Cytogentic

CYTOGENTIC
Cytogentics is the study of chromosome structure, function and abnormalities during the cell division, mitosis as a division of somatic cells and meiosis as a division of germ cells. The final goal of studying chromosomes is to link the results of chromosome analysis with the general principles of genetics. Below are a few basic concepts that give an insight into the application of cytogentics in medicine.
Chromosome abnormalities include abnormalities of structure and number of chromosomes and are the result of errors during cell division. They are very common and occur in 1-2% of livebirths, 5% of stillbirths and approximately 50% of early fetal losses in the first trimester of pregnancy. Chromosome abnormalities are most common in people with mental retardation, multiple congenital anomalies and dysmorphia, and those are the most common indications for cytogentic testing. Also, it is proven that chromosome anomalies have a role in the development of some neoplasms.
Karyotype and karyogram
Chromosomes contain genetic substance of an organism. In human somatic cells there are 46 chromosomes or 23 pairs, 22 homologous pairs are classified as autosomes or somatic cell chromosomes and 1 pair as sex chromosomes or gonosom.  Sex chromosomes differ in men and women:  XX for women and XY for men.

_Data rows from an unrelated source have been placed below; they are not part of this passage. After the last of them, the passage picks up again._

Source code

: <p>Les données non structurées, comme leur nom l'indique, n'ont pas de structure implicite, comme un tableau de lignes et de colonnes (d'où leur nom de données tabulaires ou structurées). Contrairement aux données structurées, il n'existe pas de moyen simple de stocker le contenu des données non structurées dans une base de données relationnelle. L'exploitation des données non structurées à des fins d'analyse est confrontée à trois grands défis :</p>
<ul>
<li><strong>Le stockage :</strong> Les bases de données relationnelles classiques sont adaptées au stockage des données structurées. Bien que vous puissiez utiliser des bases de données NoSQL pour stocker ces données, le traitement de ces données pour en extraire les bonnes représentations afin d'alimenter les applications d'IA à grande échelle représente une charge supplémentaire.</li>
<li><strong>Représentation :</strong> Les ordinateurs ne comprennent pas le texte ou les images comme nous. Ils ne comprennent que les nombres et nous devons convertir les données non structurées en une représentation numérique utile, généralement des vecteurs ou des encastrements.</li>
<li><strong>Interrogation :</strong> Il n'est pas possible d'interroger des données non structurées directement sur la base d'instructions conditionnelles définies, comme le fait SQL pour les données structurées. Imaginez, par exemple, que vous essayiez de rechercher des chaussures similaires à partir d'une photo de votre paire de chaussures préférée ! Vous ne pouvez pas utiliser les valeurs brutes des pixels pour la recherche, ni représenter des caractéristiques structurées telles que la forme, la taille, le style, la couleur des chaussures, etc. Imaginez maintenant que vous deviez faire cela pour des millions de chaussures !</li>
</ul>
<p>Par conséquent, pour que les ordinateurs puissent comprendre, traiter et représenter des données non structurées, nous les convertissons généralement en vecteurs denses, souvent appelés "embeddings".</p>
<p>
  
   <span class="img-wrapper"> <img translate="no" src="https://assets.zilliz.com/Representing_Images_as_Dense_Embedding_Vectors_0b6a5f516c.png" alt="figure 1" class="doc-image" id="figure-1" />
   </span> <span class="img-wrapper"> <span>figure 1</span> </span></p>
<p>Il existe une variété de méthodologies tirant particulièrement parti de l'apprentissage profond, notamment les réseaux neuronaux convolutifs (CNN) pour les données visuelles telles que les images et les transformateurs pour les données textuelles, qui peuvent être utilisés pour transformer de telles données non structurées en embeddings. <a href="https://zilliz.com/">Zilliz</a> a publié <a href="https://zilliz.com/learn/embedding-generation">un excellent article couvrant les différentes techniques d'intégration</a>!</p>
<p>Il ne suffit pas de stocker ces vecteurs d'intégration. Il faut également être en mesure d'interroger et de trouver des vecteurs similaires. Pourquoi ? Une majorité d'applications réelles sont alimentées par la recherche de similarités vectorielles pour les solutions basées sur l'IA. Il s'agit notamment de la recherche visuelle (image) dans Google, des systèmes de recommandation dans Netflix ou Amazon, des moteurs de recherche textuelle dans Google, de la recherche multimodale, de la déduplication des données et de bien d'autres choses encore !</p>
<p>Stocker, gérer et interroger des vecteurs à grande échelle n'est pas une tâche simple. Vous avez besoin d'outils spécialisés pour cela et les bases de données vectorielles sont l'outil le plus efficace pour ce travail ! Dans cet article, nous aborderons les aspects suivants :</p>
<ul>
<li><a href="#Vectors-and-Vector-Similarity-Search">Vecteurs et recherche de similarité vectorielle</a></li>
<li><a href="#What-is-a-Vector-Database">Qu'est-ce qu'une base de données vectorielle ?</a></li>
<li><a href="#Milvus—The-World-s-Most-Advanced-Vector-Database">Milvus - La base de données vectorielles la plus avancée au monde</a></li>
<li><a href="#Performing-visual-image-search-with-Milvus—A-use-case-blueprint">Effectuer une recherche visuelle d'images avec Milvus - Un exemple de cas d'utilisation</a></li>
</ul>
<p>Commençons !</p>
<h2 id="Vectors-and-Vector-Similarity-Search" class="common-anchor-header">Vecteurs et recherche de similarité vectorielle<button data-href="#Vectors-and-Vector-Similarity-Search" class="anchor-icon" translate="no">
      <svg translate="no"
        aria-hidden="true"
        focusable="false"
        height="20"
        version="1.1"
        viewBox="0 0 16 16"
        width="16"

The term karyotype represents chromosomal complement of an individual, and is different than the term karyogram. Karyogram is the way in which we present karyotype or a chromosomal set of a single cell.

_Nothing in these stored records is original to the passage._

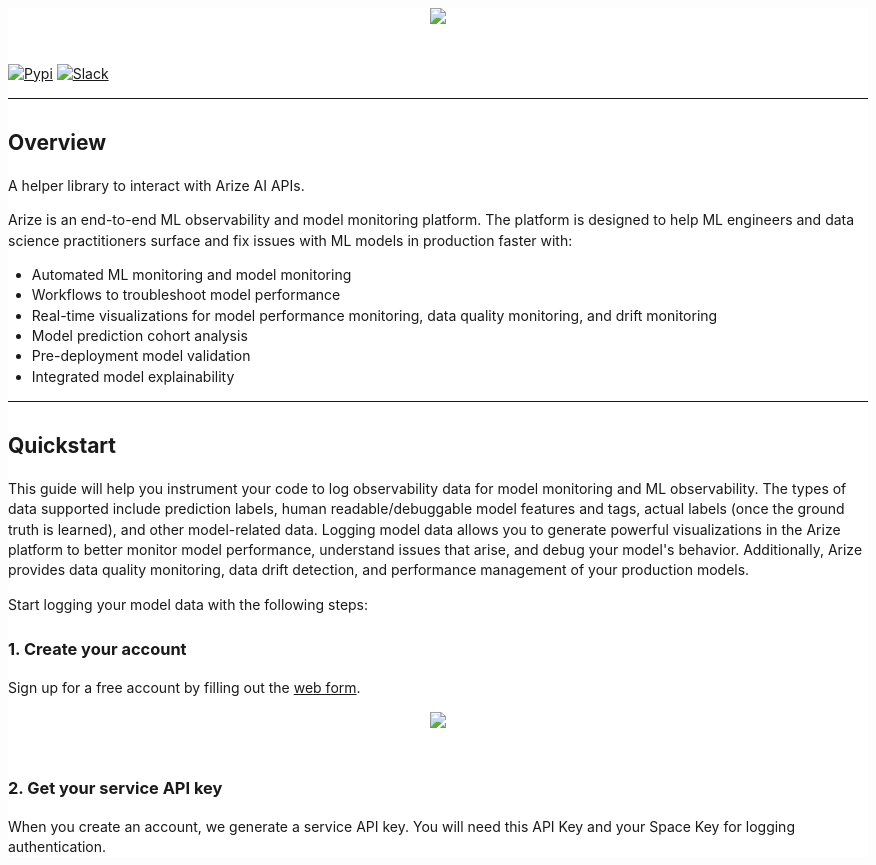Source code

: <div align="center">
  <img src="https://storage.googleapis.com/arize-assets/arize-logo-white.jpg" width="600" /><br><br>
</div>

[![Pypi](https://badge.fury.io/py/arize.svg)](https://badge.fury.io/py/arize)
[![Slack](https://img.shields.io/badge/slack-@arize-yellow.svg?logo=slack)](https://join.slack.com/t/arize-ai/shared_invite/zt-g9c1j1xs-aQEwOAkU4T2x5K8cqI1Xqg)

---

## Overview

A helper library to interact with Arize AI APIs.

Arize is an end-to-end ML observability and model monitoring platform. The platform is designed to help ML engineers and data science practitioners surface and fix issues with ML models in production faster with:

- Automated ML monitoring and model monitoring
- Workflows to troubleshoot model performance
- Real-time visualizations for model performance monitoring, data quality monitoring, and drift monitoring
- Model prediction cohort analysis
- Pre-deployment model validation
- Integrated model explainability

---

## Quickstart

This guide will help you instrument your code to log observability data for model monitoring and ML observability. The types of data supported include prediction labels, human readable/debuggable model features and tags, actual labels (once the ground truth is learned), and other model-related data. Logging model data allows you to generate powerful visualizations in the Arize platform to better monitor model performance, understand issues that arise, and debug your model's behavior. Additionally, Arize provides data quality monitoring, data drift detection, and performance management of your production models.

Start logging your model data with the following steps:

### 1. Create your account

Sign up for a free account by filling out the [web form](https://arize.com/request-a-demo/).

<div align="center">
  <img src="https://storage.googleapis.com/arize-assets/Arize%20UI%20platform.jpg" /><br><br>
</div>

### 2. Get your service API key

When you create an account, we generate a service API key. You will need this API Key and your Space Key for logging authentication.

Basic chromosome analysis (karyogram) is consisted of a series of laboratory techniques. Cells of interest (lymphocytes, fibroblasts) are being cultivated, which is followed by series of cells treatment steps needed to prepare chromosomal spreads which are then stained and observed under the light microscope. The main goal of this analysis is to determine the number of chromosomes and analyze their structure and to classify chromosomes according to internationally accepted classification of chromosomes.